Vers la fin du XIXe siècle, la responsabilité civile fondée sur la faute s'est avérée insuffisamment protectrice des victimes. L'apparition du machinisme, le développement des moyens de transport, ont rendu les dommages plus graves et plus nombreux. Il est devenu plus difficile de déterminer si ces dommages étaient dus ou non à une faute. Tout ceci a conduit le droit de la responsabilité à évoluer et à retenir, à coté de la faute, un nouveau fondement : le risque.
Qu’est-ce que la responsabilité individuelle fondée sur le risque?
La fin du XIXème siècle et le XXème siècle marquent le recul de la responsabilité fondée sur la faute et l'avènement de la responsabilité fondée sur le risque. Toute activité faisant naître un risque pour autrui rend son auteur responsable du préjudice qu'elle peut causer, sans qu'il ait à prouver une faute à son origine. On parle de responsabilité objective. Elle fait supporter aux individus la responsabilité des risques qu'ils génèrent pour autrui en raison des activités qu'ils pratiquent. La victime est automatiquement indemnisée sans avoir à prouver la faute de l'auteur du dommage. Cependant, la faute est souvent prise en compte pour diminuer ou augmenter l'indemnisation. L'apparition du risque comme nouveau fondement de la responsabilité a coïncidé avec le développement de la technique de l'assurance.
On assiste aujourd'hui à une collectivisation du risque et au déclin de la responsabilité individuelle dans sa fonction d'indemnisation. Que l’auteur du dommage soit solvable ou non, qu’il soit connu ou non, ses victimes sont ainsi certaines d’être indemnisées. La collectivisation du risque prend deux formes : la mutualisation et la socialisation.
Qu’est-ce que la mutualisation du risque ?
Mutualiser un risque consiste à le répartir à égalité parmi les membres d'un groupe homogène (une mutualité).

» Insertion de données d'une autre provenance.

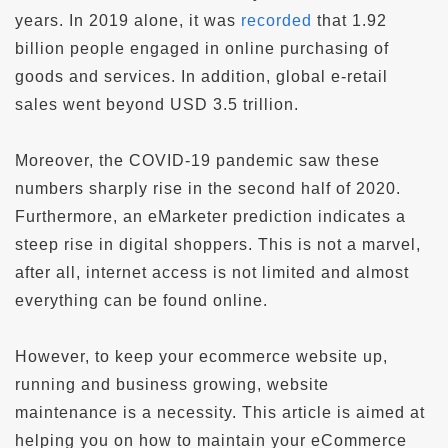
years. In 2019 alone, it was
recorded
that 1.92
billion people engaged in online purchasing of
goods and services. In addition, global e-retail
sales went beyond USD 3.5 trillion.
Moreover, the COVID-19 pandemic saw these
numbers sharply rise in the second half of 2020.
Furthermore, an eMarketer prediction indicates a
steep rise in digital shoppers. This is not a marvel,
after all, internet access is not limited and almost
everything can be found online.
However, to keep your ecommerce website up,
running and business growing, website
maintenance is a necessity. This article is aimed at
helping you on how to maintain your eCommerce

Pour être assuré le risque doit revêtir quatre caractères : être futur, être incertain, ne pas dépendre totalement de la volonté de l'assuré et qu’il ne survienne pas au même moment pour tous les assurés. L'assureur organise la solidarité entre les assurés : les sinistres de certains sont financés par les primes ou les cotisations de tous. L'objectif est de diminuer le coût d'indemnisation pour l'auteur du dommage et assurer une indemnisation de la victime. L’assureur peut être une organisation publique ou privée. L'assurance publique est le fondement de la Sécurité Sociale qui couvre les risques maladie, maternité, décès, accidents de travail… L'assurance privée est assurée par les compagnies d’assurance et les mutuelles.
Qu’est-ce que la socialisation du risque ?
Les assureurs privés ne peuvent ou ne souhaitent pas couvrir certains risques. C'est le cas lorsque l'identification du responsable est difficile et le coût d'indemnisation est prohibitif. Pour pallier la non-intervention des assureurs, la loi intervient pour socialiser le risque.
La socialisation du risque consiste à le faire prendre en charge par la société en impliquant l'Etat par le biais des fonds de garantie. Il s'agit d'organismes dotés de la personnalité morale qui permettent d’indemniser les victimes lorsque l’auteur d’un accident est inconnu ou insolvable, lorsqu’une société d’assurances est mise en liquidation ou lorsque les coûts de l’indemnisation sont trop lourds à supporter. Exemples : le fonds d'indemnisation des accidents médicaux, le fonds d'indemnisation des victimes de l'amiante, le fonds d'indemnisation des personnes atteintes par la maladie de Creutzfeldt-Jakob.
Les fonds de garantie engagent un recours subrogatoire (à la place de la victime) contre le responsable fautif. Des sanctions pénales sont prévues pour certains sinistres afin d'éviter de déresponsabiliser l'auteur du préjudice.
Ces fonds sont financés par divers moyens : l’impôt, des cotisations versées par les victimes potentielles et des cotisations versées par ceux qui contribuent à créer le risque.